"Die Zeit des Service public ist zurückgekehrt", schreibt SGB-Präsident Pierre-Yves Maillard in der Einleitung zur 38-seitigen Analyse. Die SGB-Spitze hat sie am Freitag an einer per Video übertragenen Medienkonferenz vorgestellt. In der Analyse zieht der Gewerkschaftsdachverband eine erste Bilanz für verschiedene Branchen und Lehren aus der Corona-Krise für die Zukunft, und präsentierte dazu einen umfangreichen Katalog mit vielen Forderungen.

Bewährt hat sich laut SGB insbesondere das dichte Netz von gut unterhaltener Infrastruktur im Gesundheitswesen, in der Energieversorgung, bei den Kabel- und Mobilfunkkapazitäten, im öffentlichen Verkehr und bei der Post.

An Koordination gefehlt habe es hingegen im wettbewerbsgetriebenen und föderal organisierten Gesundheitswesen. In der Kinderbetreuung hätten sich die Schwächen der zerstückelten Organisation und der fragmentierten Finanzierung der Angebote gezeigt. Zudem habe die Krise die prekären Arbeitsbedingungen im Kulturbereich in aller Schärfe aufgezeigt. Im Medienbereich habe sich die strukturell bereits vorhandene Krise massiv zugespitzt.
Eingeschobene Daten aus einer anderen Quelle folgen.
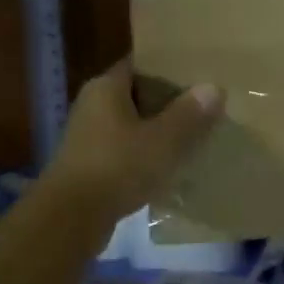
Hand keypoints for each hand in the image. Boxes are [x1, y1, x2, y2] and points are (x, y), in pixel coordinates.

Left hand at [42, 60, 222, 221]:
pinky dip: (143, 156)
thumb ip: (189, 114)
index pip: (140, 64)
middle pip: (136, 95)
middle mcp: (92, 105)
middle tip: (203, 107)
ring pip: (130, 126)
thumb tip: (213, 87)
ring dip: (155, 132)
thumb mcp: (163, 140)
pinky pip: (122, 152)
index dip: (168, 67)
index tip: (198, 74)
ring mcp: (87, 137)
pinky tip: (167, 168)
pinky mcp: (87, 166)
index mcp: (106, 87)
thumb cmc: (117, 167)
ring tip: (191, 138)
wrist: (70, 219)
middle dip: (167, 102)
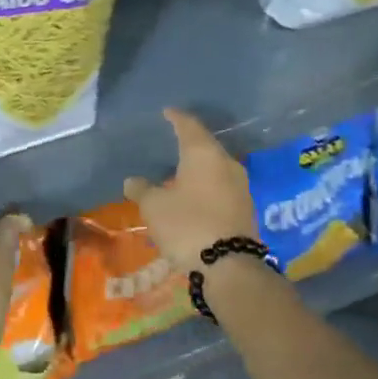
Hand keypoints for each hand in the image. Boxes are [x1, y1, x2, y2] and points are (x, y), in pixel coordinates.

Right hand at [125, 109, 258, 269]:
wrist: (229, 266)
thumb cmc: (187, 224)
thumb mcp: (154, 206)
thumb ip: (142, 189)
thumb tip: (132, 180)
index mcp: (204, 154)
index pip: (189, 126)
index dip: (176, 118)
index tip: (167, 112)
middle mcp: (226, 163)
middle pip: (206, 146)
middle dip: (189, 143)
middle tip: (173, 140)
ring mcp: (240, 186)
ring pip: (216, 167)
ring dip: (199, 167)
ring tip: (181, 170)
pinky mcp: (245, 208)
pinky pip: (222, 187)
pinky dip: (207, 186)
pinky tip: (195, 194)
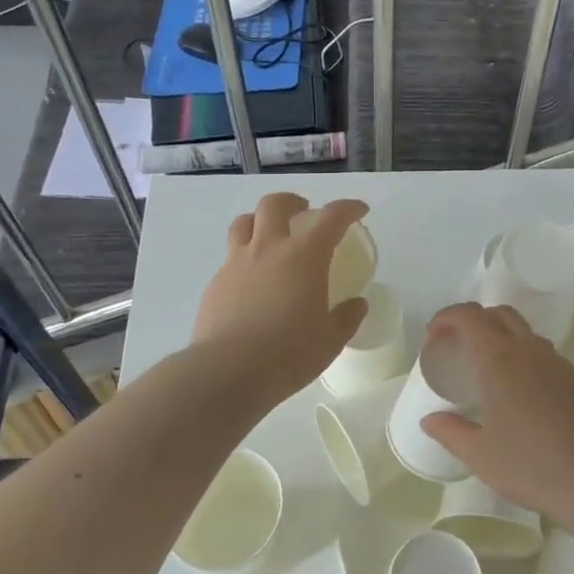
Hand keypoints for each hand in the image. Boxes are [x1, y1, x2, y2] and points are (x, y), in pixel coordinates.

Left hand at [193, 193, 370, 402]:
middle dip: (292, 201)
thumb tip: (357, 304)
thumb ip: (346, 317)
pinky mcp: (215, 283)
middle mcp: (268, 249)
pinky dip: (244, 258)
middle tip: (303, 213)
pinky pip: (230, 258)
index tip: (359, 210)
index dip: (348, 208)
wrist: (227, 372)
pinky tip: (251, 282)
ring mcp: (236, 263)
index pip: (331, 218)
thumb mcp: (330, 340)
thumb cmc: (289, 353)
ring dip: (259, 221)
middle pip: (275, 204)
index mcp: (304, 256)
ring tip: (269, 236)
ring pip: (243, 222)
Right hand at [419, 303, 573, 527]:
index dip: (446, 318)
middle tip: (458, 348)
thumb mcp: (479, 455)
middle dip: (475, 321)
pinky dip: (525, 359)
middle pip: (500, 314)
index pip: (469, 317)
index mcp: (499, 360)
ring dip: (502, 338)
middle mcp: (530, 350)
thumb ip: (450, 432)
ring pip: (525, 333)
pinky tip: (522, 395)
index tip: (434, 337)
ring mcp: (559, 363)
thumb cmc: (531, 466)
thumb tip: (429, 420)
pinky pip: (545, 356)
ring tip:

Grenzen und Lücken aufgezeigt

In vielen Bereichen des Service public ist laut Maillard die Sicherstellung eines grundlegenden gesellschaftlichen Bedürfnisses nicht finanziert. So habe die Krise namentlich ein altbekanntes strukturelles Problem bei der Finanzierung des Gesundheitssystems aufgedeckt. Insgesamt habe die Krise dem Trend hin zu Finanzierungssystemen, die nur das direkte Verhältnis zwischen zahlenden Kunden und Dienstleister sähen, die Grenzen aufgezeigt.
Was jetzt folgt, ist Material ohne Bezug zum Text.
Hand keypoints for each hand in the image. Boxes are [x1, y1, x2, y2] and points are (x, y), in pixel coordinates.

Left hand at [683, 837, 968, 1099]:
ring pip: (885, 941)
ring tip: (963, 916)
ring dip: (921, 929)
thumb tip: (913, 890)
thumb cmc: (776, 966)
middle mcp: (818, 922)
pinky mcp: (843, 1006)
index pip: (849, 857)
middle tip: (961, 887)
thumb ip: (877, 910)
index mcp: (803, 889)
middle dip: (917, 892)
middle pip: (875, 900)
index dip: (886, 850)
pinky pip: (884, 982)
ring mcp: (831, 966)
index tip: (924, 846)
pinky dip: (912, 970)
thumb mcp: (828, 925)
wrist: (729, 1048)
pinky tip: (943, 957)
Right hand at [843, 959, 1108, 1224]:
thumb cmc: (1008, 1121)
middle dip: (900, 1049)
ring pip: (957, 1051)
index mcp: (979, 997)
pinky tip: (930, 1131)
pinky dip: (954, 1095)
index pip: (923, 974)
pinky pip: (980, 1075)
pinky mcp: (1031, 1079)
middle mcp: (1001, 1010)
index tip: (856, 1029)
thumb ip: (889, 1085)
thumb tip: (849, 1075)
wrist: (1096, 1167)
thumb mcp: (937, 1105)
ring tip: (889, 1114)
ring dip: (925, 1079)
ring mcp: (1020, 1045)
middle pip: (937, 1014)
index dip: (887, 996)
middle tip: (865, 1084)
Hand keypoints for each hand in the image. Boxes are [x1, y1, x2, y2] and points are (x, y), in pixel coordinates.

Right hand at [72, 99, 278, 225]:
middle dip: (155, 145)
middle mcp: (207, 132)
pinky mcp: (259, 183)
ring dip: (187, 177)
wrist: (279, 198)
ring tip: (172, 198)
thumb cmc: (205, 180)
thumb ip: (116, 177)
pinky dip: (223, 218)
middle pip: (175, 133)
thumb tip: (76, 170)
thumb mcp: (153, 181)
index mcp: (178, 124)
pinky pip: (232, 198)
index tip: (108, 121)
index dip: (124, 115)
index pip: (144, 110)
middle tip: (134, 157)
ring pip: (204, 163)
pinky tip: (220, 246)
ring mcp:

Maillard fragte rhetorisch weiter, wie wohl das Vertriebssystem der Post den vervielfachten Paketmengen standgehalten hätte, wenn dessen Finanzierung nicht dank des Restmonopols noch etwas geschützt wäre. Oder wie es im öffentliche Verkehr ausgesehen hätte, wenn dieser seine Tätigkeiten eingestellt hätte, weil er ohne Kunden und Erträge dagestanden hätte.

Öffentliche Betriebe stellten nicht plötzlich und unkoordiniert ihre Dienste ein, um sich kurzfristig einer veränderten Nachfrage anzupassen. "Letzteres hätte in den letzten Monaten eine Negativ-Spirale in Gang gesetzt", schreibt der SGB in einer Mitteilung zur Medienkonferenz.

Stabilisierende Rolle und Zusammenhalt

Die stabilisierende Rolle des Service public habe sich während der Pandemie klar gezeigt, bilanziert die SGB-Spitze. In ausserordentlichen und äusserst dringlichen Situationen seien Institutionen, bei denen die Koordination und nicht der Wettbewerb im Vordergrund stehe, fähig, im Sinne des öffentlichen Interesses zu agieren.

"Service public schafft Sicherheit und Vertrauen und hält das Land zusammen", illustrierte SEV-Präsident Giorgio Tuti. Der Service public sei kein Auslauf- sondern ein Erfolgsmodell. Deshalb müsse hier investiert werden. Auch Maillard warb für Investitionen in den Service public, denn dieser sei "eine Ressource, nicht eine Belastung."

"Beim Service public besteht kein Sparpotenzial", unterstützte ihn VPOD-Präsidentin Katharina Prelicz-Huber. Die Krise habe gezeigt, dass die Steuern für Wichtiges eingesetzt würden und wie lebensrettend ein guter Service public sei. Andererseits habe die Krise auch Lücken und die Unterbewertung vieler Berufe sichtbar gemacht.

Sparrunden und Verluste abwenden

Subventionen sind für Maillard die einzige Lösung, um Spitäler vor drastischen Sparrunden zu schützen, und Betreibern im öffentlichen Verkehr die Verluste wegen der Coronakrise auszugleichen. Auch Kindertagesstätten, die Medien und die stark gebeutelte Kulturbranche bräuchten öffentliche Zuschüsse.

Letztere sei von einer massiven Schrumpfung bedroht, führte Beat Santschi, Zentralpräsident des Schweizerischen Musikverbandes, aus. Die kleinen Lockerungen ab Samstag seien eher ein Risiko als eine Chance. Die Verzweiflung über die bürokratischen Hürden sei gross.

Der SGB fordert deshalb, auf jegliche Form von Sparprogrammen zu verzichten. Die krisenbedingten Zusatzausgaben oder Einnahmeausfälle dürften weder zu Leistungs- noch zu Lohnkürzungen führen. Angestellte, insbesondere im Pflegesektor, müssten besser gestellt werden.